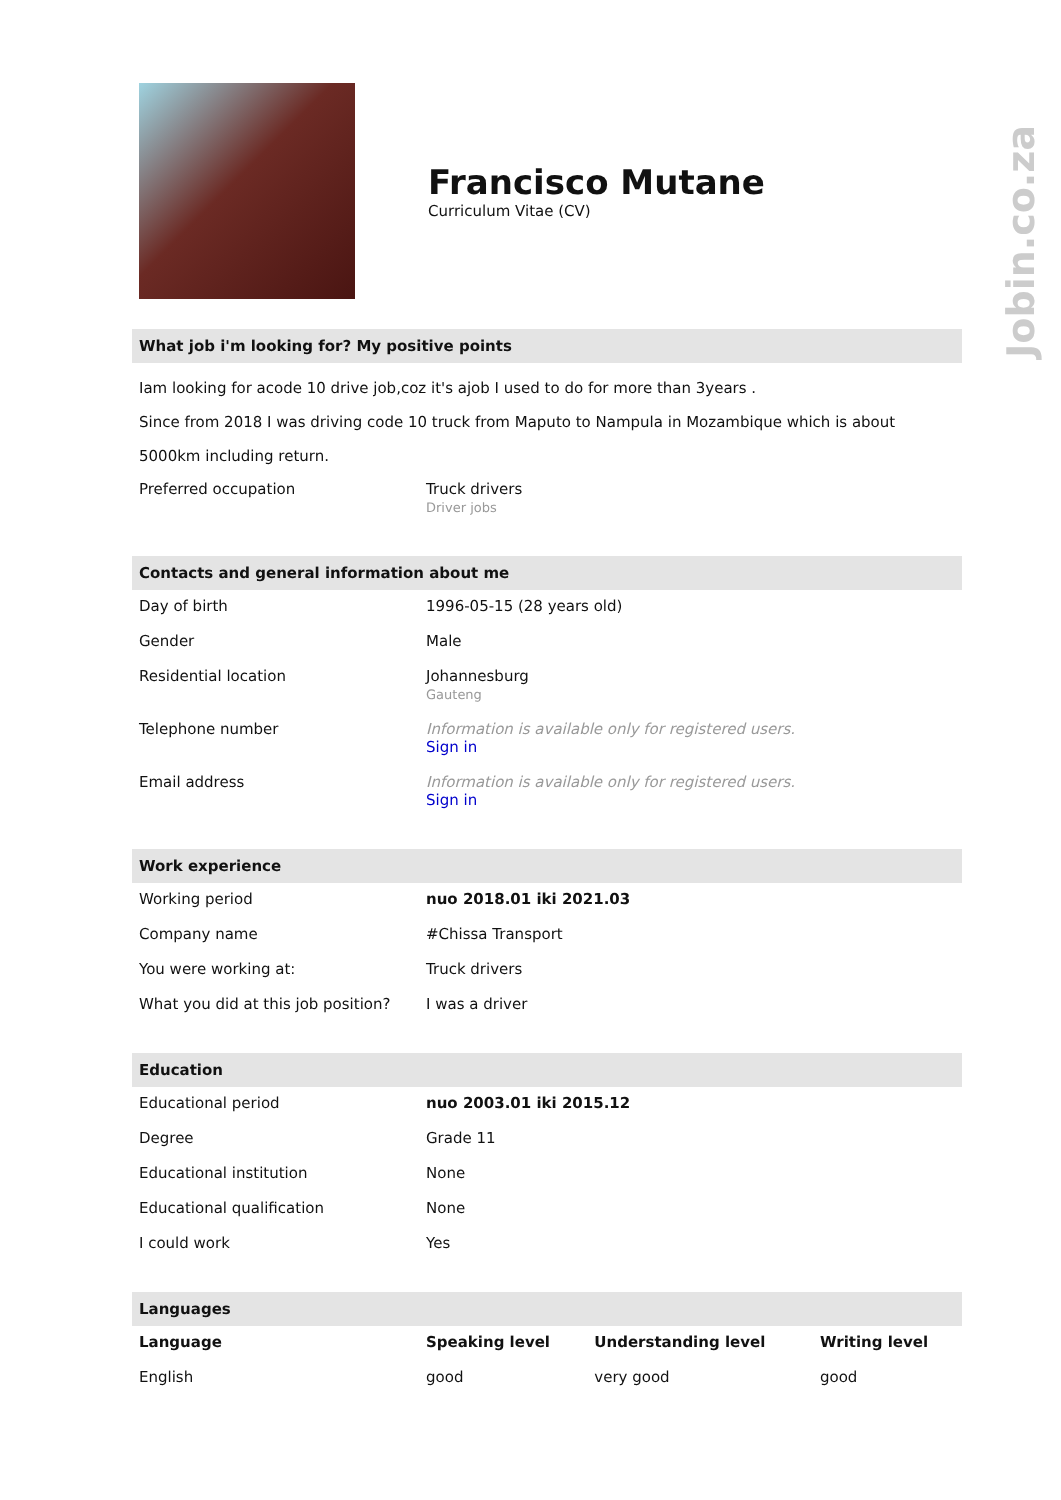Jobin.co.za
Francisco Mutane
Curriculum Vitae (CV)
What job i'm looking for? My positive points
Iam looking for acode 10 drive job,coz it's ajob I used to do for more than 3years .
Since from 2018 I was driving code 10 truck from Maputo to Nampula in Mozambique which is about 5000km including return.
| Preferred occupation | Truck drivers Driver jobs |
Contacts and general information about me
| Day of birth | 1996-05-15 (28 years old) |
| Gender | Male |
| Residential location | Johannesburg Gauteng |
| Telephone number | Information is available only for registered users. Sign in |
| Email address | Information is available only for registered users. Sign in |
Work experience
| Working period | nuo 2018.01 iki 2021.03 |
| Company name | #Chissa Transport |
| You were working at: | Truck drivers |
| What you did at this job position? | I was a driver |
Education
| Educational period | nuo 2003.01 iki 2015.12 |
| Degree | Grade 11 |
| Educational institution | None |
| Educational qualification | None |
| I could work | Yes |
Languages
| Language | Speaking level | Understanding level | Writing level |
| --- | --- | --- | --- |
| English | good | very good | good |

What you have to do -> Each record above should be repeated exactly, please, without pictures.

Exercise output ->
Jobin.co.za
Francisco Mutane
Curriculum Vitae (CV)
What job i'm looking for? My positive points
Iam looking for acode 10 drive job,coz it's ajob I used to do for more than 3years .
Since from 2018 I was driving code 10 truck from Maputo to Nampula in Mozambique which is about 5000km including return.
| Preferred occupation | Truck drivers Driver jobs |
Contacts and general information about me
| Day of birth | 1996-05-15 (28 years old) |
| Gender | Male |
| Residential location | Johannesburg Gauteng |
| Telephone number | Information is available only for registered users. Sign in |
| Email address | Information is available only for registered users. Sign in |
Work experience
| Working period | nuo 2018.01 iki 2021.03 |
| Company name | #Chissa Transport |
| You were working at: | Truck drivers |
| What you did at this job position? | I was a driver |
Education
| Educational period | nuo 2003.01 iki 2015.12 |
| Degree | Grade 11 |
| Educational institution | None |
| Educational qualification | None |
| I could work | Yes |
Languages
| Language | Speaking level | Understanding level | Writing level |
| --- | --- | --- | --- |
| English | good | very good | good |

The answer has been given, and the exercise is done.